Supplied data
---*---

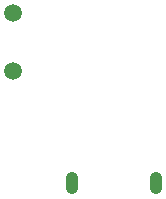
<source format=gbr>
%TF.GenerationSoftware,KiCad,Pcbnew,(6.0.2)*%
%TF.CreationDate,2022-03-11T22:28:15+02:00*%
%TF.ProjectId,project1,70726f6a-6563-4743-912e-6b696361645f,rev?*%
%TF.SameCoordinates,Original*%
%TF.FileFunction,Soldermask,Bot*%
%TF.FilePolarity,Negative*%
%FSLAX46Y46*%
G04 Gerber Fmt 4.6, Leading zero omitted, Abs format (unit mm)*
G04 Created by KiCad (PCBNEW (6.0.2)) date 2022-03-11 22:28:15*
%MOMM*%
%LPD*%
G01*
G04 APERTURE LIST*
%ADD10C,1.500000*%
%ADD11O,1.050000X1.900000*%
G04 APERTURE END LIST*
D10*
%TO.C,Y1*%
X56368400Y-123554400D03*
X56368400Y-118674400D03*
%TD*%
D11*
%TO.C,J1*%
X68528600Y-133057000D03*
X61378600Y-133057000D03*
%TD*%
M02*

</source>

---*---

Assigned task
Where a line of the data contains the string "format", include it in a count, and state that count alone.

Answer to this exercise
2